Task data: Begin

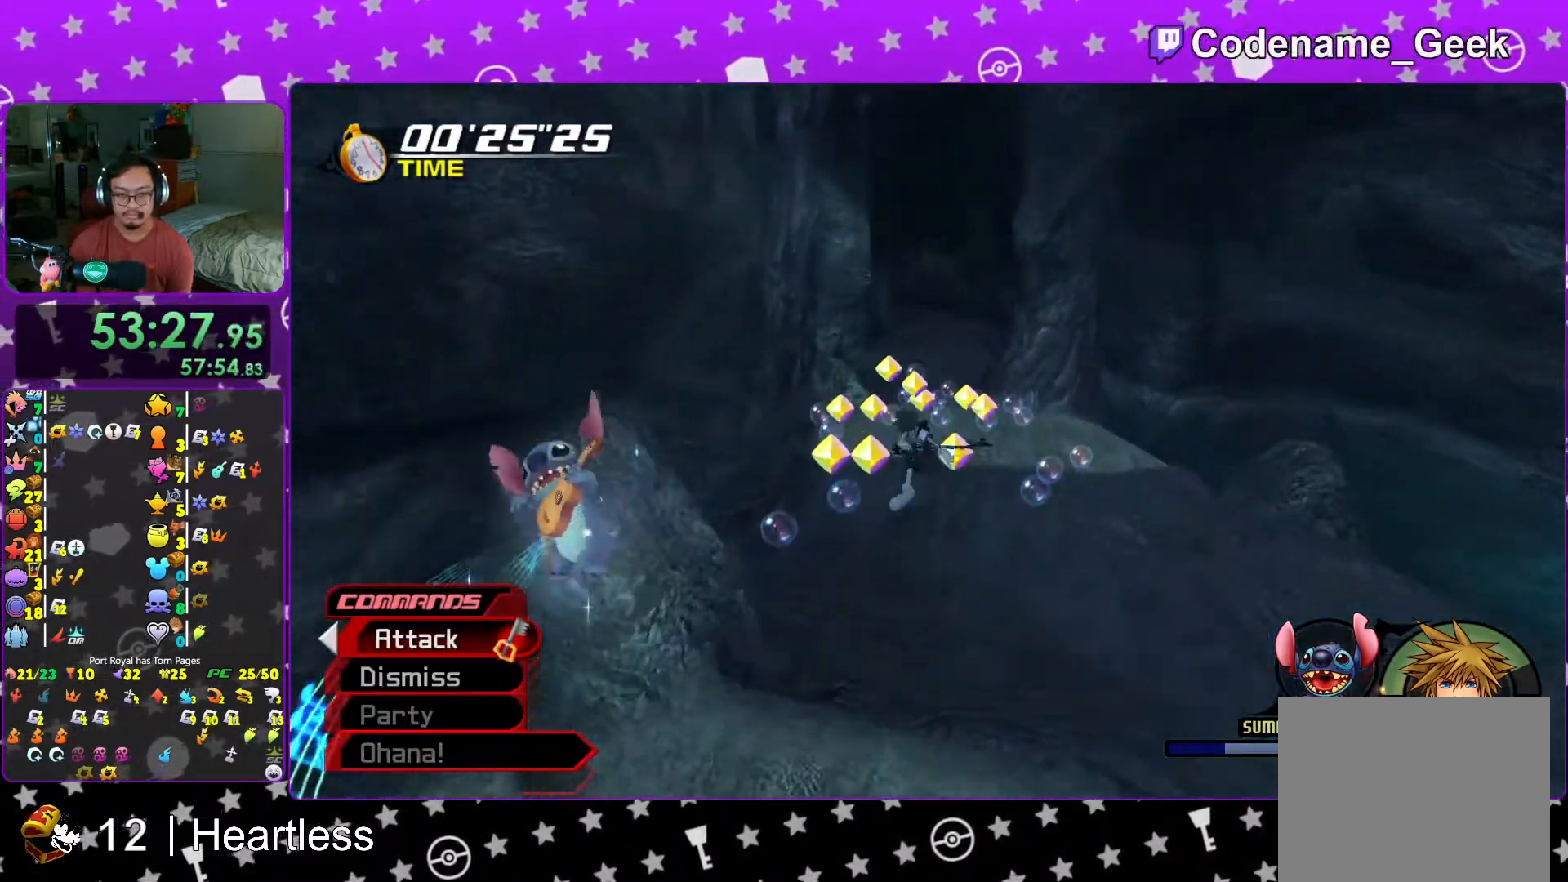
{"dt_ms": 500, "buttons": [], "left_stick": "up", "right_stick": "center"}
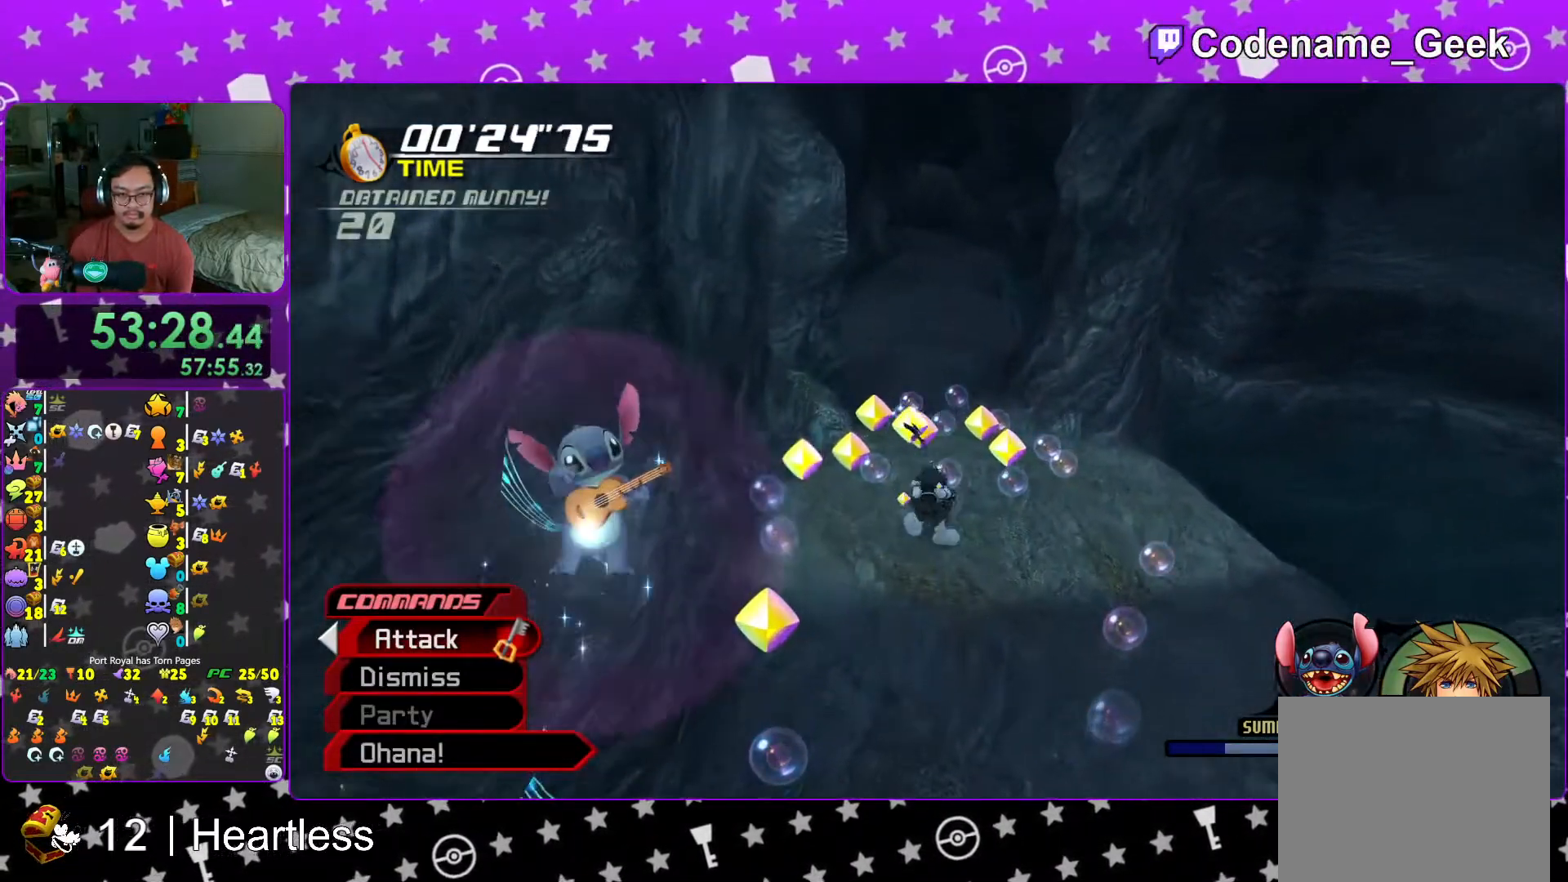
{"dt_ms": 500, "buttons": [], "left_stick": "up", "right_stick": "center", "events": [[17, "right_stick", "down"], [117, "right_stick", "center"], [267, "right_stick", "down"], [433, "right_stick", "center"]]}
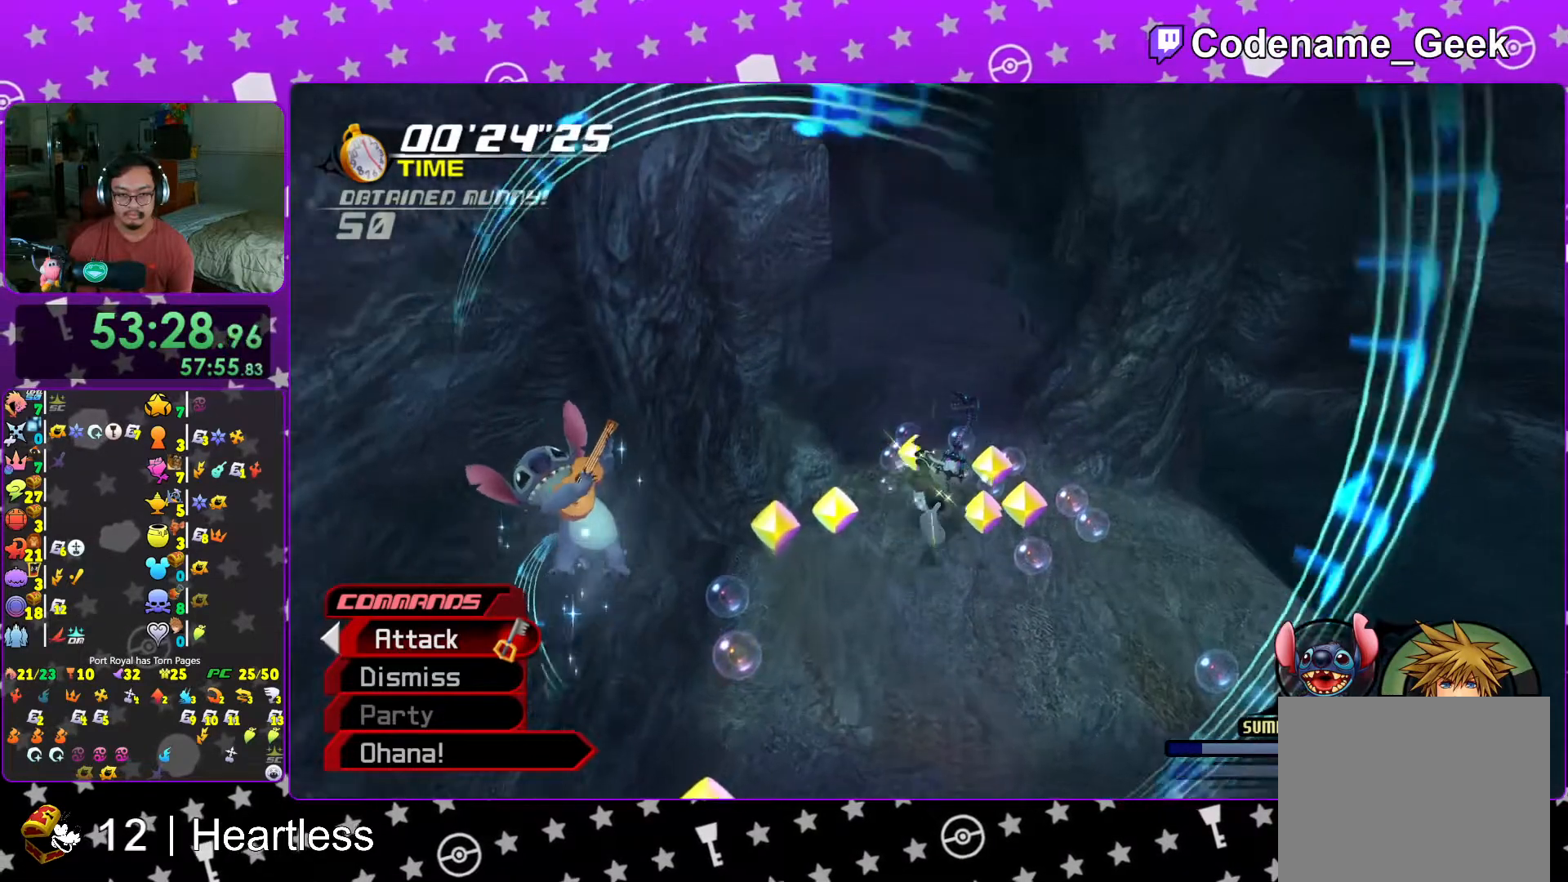
{"dt_ms": 500, "buttons": ["B"], "left_stick": "down", "right_stick": "center", "events": [[217, "left_stick", "down"], [317, "B", "down"], [417, "B", "up"], [483, "B", "down"]]}
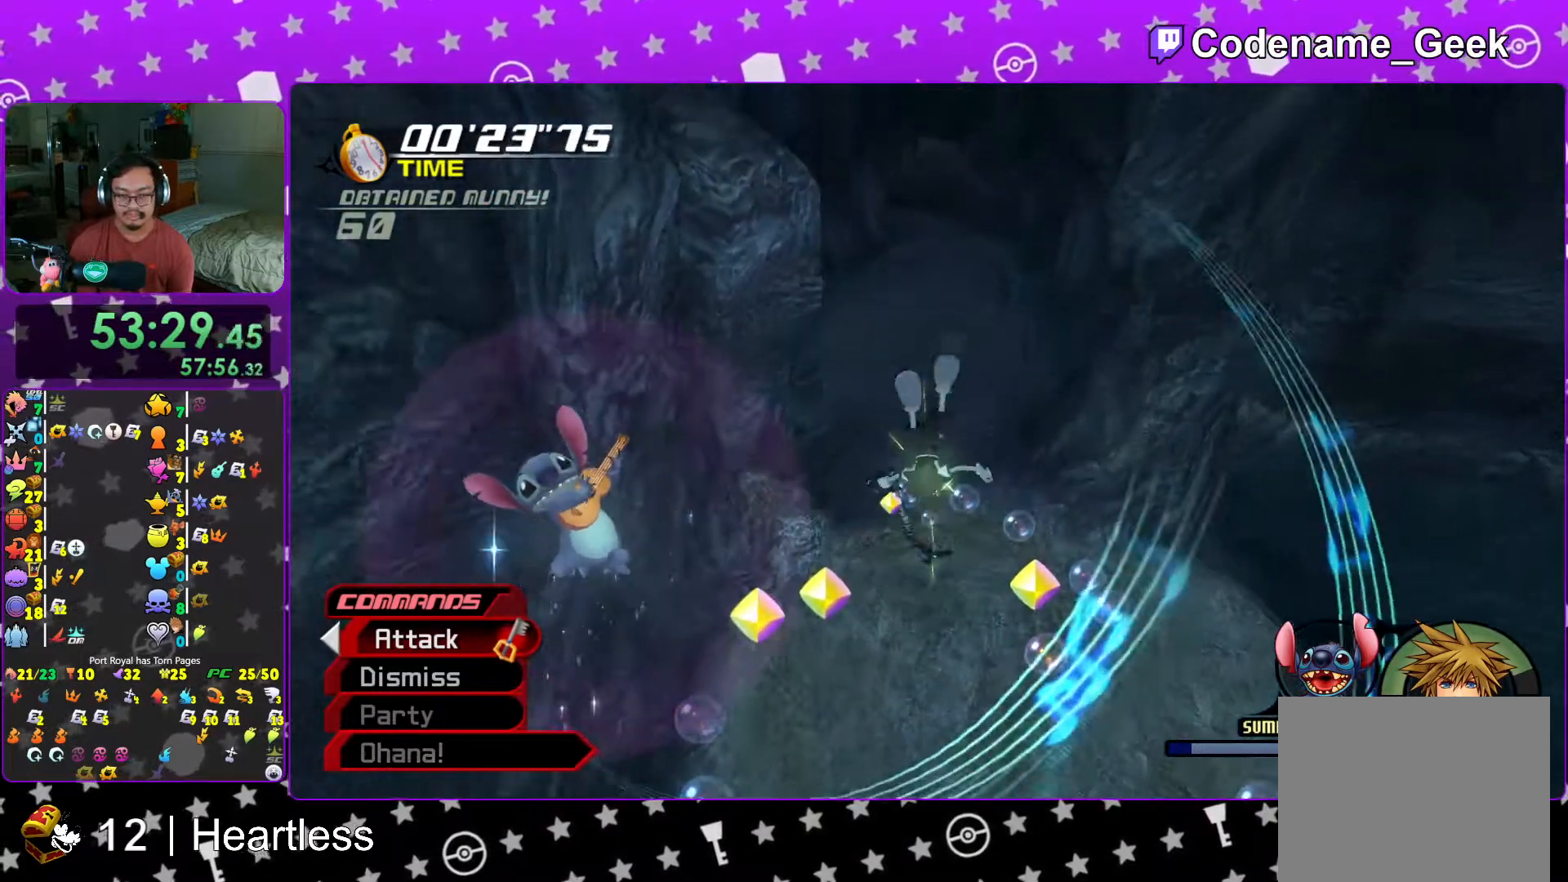
{"dt_ms": 500, "buttons": ["Y"], "left_stick": "down", "right_stick": "center", "events": [[117, "B", "up"], [133, "Y", "down"]]}
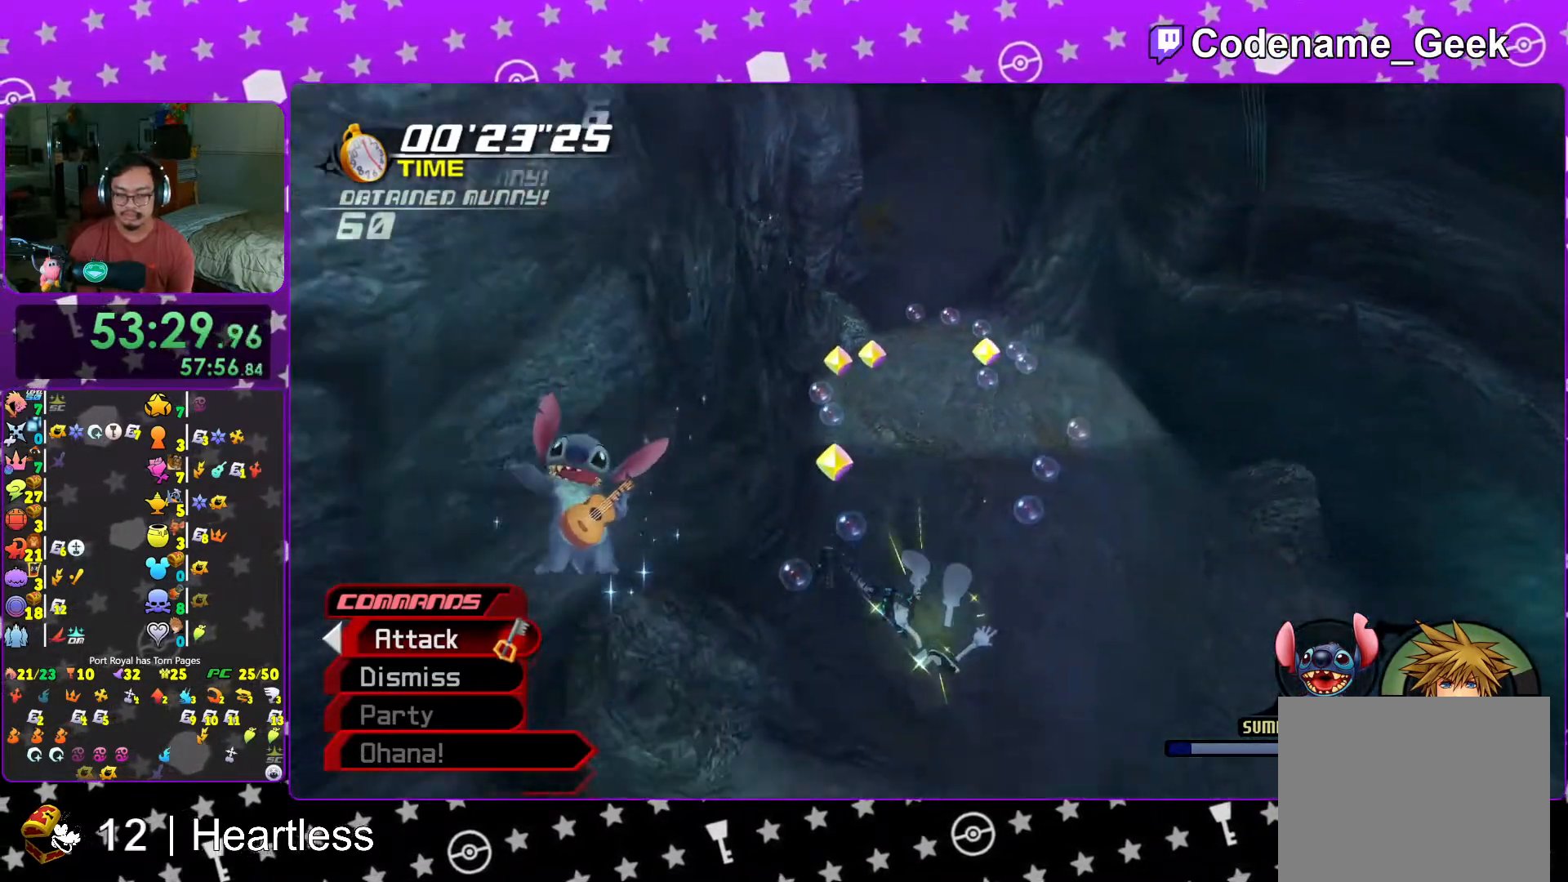
{"dt_ms": 500, "buttons": [], "left_stick": "center", "right_stick": "center", "events": [[283, "Y", "up"], [283, "left_stick", "center"]]}
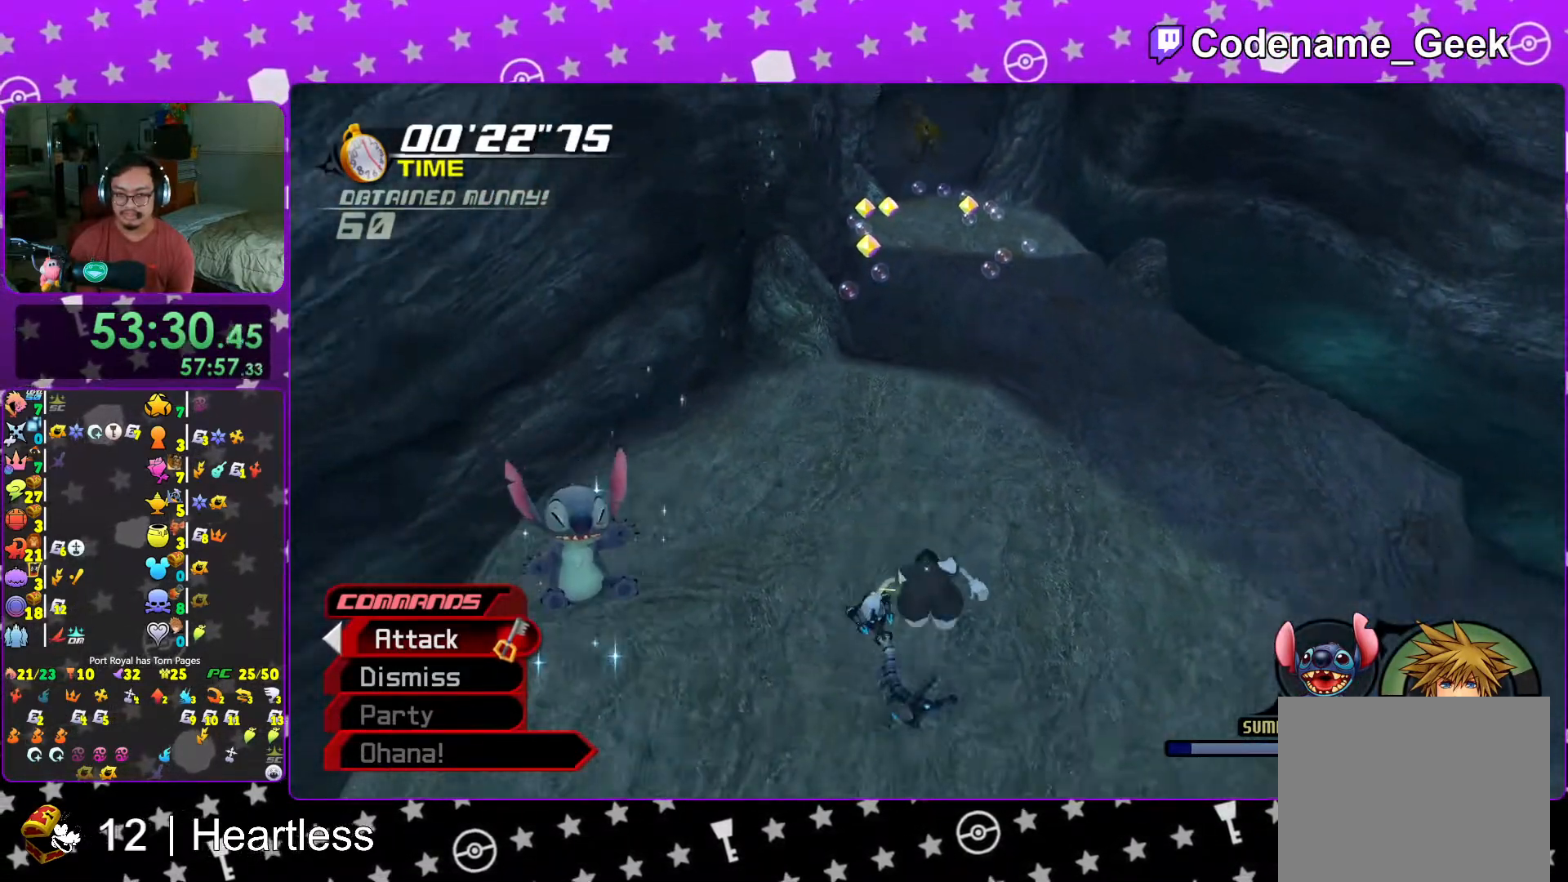
{"dt_ms": 500, "buttons": ["L1"], "left_stick": "up", "right_stick": "center", "events": [[383, "left_stick", "up"], [417, "L1", "down"]]}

Task data: End

## [Task details]
What lines in the material above include "down"? Copy every one of them.

## [Answer space]
{"dt_ms": 500, "buttons": [], "left_stick": "up", "right_stick": "center", "events": [[17, "right_stick", "down"], [117, "right_stick", "center"], [267, "right_stick", "down"], [433, "right_stick", "center"]]}
{"dt_ms": 500, "buttons": ["B"], "left_stick": "down", "right_stick": "center", "events": [[217, "left_stick", "down"], [317, "B", "down"], [417, "B", "up"], [483, "B", "down"]]}
{"dt_ms": 500, "buttons": ["Y"], "left_stick": "down", "right_stick": "center", "events": [[117, "B", "up"], [133, "Y", "down"]]}
{"dt_ms": 500, "buttons": ["L1"], "left_stick": "up", "right_stick": "center", "events": [[383, "left_stick", "up"], [417, "L1", "down"]]}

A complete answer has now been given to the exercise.